Es gibt sogar den Vorschlag, in die Forschung und Entwicklung lenkend einzugreifen und in offensichtlich problematischen Branchen die Forschung und Entwicklung mit Abgaben zu belasten, ja sie sogar zu verbieten – entweder gleich am Anfang („Wehret den Anfängen!“) oder in einer Phase, da die Problematik klar zutage tritt. So muss sich zum Beispiel die Menschheit dazu durchringen, künftig die Vorräte bei den fossilen Energieträgern in der Erdkruste zu belassen. Auch beim Uran wäre dies notwendig, aber die Mächtigen der Erde sind sich da noch nicht einig.

 

Wir stehen ja bereits wieder vor einer neuen Gefahr.

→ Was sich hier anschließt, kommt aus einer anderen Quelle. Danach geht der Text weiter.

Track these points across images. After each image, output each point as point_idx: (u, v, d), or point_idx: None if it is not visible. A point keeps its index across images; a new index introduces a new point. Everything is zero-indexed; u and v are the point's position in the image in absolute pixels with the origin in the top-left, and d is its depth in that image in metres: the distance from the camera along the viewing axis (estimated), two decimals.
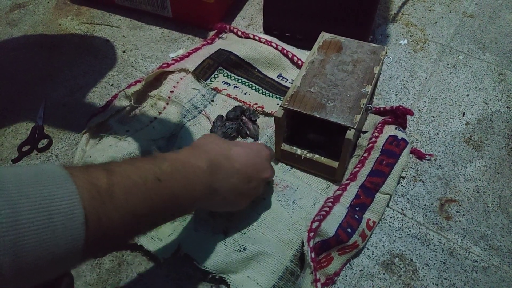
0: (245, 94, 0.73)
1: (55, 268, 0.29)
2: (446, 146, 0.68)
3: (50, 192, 0.28)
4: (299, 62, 0.76)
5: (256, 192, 0.53)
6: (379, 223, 0.59)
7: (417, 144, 0.68)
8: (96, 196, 0.31)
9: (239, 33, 0.80)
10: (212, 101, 0.72)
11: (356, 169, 0.61)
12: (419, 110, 0.73)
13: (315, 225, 0.53)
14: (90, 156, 0.62)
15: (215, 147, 0.48)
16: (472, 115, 0.72)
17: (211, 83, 0.73)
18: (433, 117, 0.72)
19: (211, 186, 0.45)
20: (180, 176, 0.40)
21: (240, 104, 0.71)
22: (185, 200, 0.42)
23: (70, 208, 0.29)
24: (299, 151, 0.62)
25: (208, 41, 0.82)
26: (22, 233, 0.26)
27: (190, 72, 0.72)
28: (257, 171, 0.51)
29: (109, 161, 0.36)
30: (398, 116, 0.65)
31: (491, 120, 0.71)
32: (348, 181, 0.60)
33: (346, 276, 0.54)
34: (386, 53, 0.63)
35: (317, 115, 0.56)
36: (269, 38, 0.78)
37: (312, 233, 0.52)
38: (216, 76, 0.74)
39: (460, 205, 0.61)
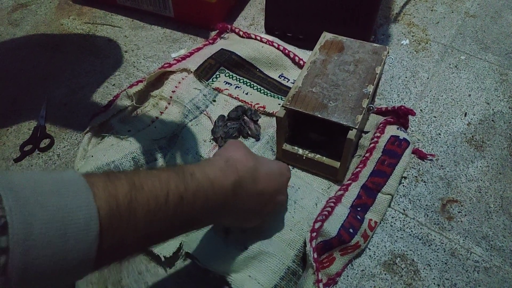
0: (246, 94, 0.73)
1: (64, 278, 0.29)
2: (448, 146, 0.67)
3: (68, 202, 0.28)
4: (301, 62, 0.76)
5: (268, 213, 0.52)
6: (380, 223, 0.59)
7: (418, 144, 0.68)
8: (115, 210, 0.31)
9: (241, 33, 0.81)
10: (214, 101, 0.72)
11: (358, 169, 0.61)
12: (420, 110, 0.73)
13: (317, 225, 0.53)
14: (92, 156, 0.62)
15: (245, 164, 0.45)
16: (474, 115, 0.72)
17: (212, 83, 0.73)
18: (435, 117, 0.71)
19: (229, 207, 0.44)
20: (202, 195, 0.39)
21: (242, 104, 0.71)
22: (200, 220, 0.42)
23: (85, 220, 0.28)
24: (300, 151, 0.62)
25: (210, 41, 0.82)
26: (33, 245, 0.26)
27: (191, 72, 0.73)
28: (275, 195, 0.50)
29: (134, 171, 0.35)
30: (400, 116, 0.65)
31: (493, 120, 0.71)
32: (349, 181, 0.60)
33: (348, 276, 0.54)
34: (388, 53, 0.63)
35: (319, 115, 0.56)
36: (270, 38, 0.78)
37: (315, 233, 0.52)
38: (217, 76, 0.75)
39: (462, 206, 0.61)
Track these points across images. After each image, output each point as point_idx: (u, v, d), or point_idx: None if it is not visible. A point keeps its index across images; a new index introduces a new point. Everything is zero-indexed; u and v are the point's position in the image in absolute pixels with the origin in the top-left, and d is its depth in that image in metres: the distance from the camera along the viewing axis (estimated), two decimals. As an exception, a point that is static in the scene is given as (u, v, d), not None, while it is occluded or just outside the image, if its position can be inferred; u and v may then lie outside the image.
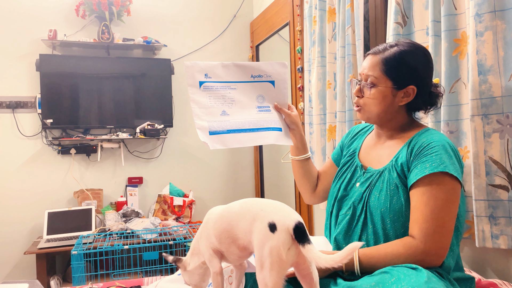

Voller Begeisterung arbeiten Wissenschafter und Forscher wie besessen daran, mit dem EU-Forschungsreaktor ITER die Art der Energiegewinnung, wie sie in der Sonne geschieht, auf Erden technisch zu nutzen, also die kontrollierte Verschmelzung von Wasserstoff-Atomkernen in Kernfusionsreaktoren zu erreichen. Das heißt, sie streben sozusagen die Zähmung der Wasserstoffbombe an. Abgesehen davon, dass die Kosten für die Entwicklung des EU-Forschungsreaktors in Südfrankreich viel zu niedrig geschätzt wurden, werden auch die Gefahren des Betriebs und des radioaktiven Mülls – wie seinerzeit bei der Atomkernspaltung – als harmlos hingestellt. Man klammern also schon wieder die Technikfolgen aus, die übrigens bei der Kernfusion quantitativ nicht geringer sind als bei der Kernspaltung.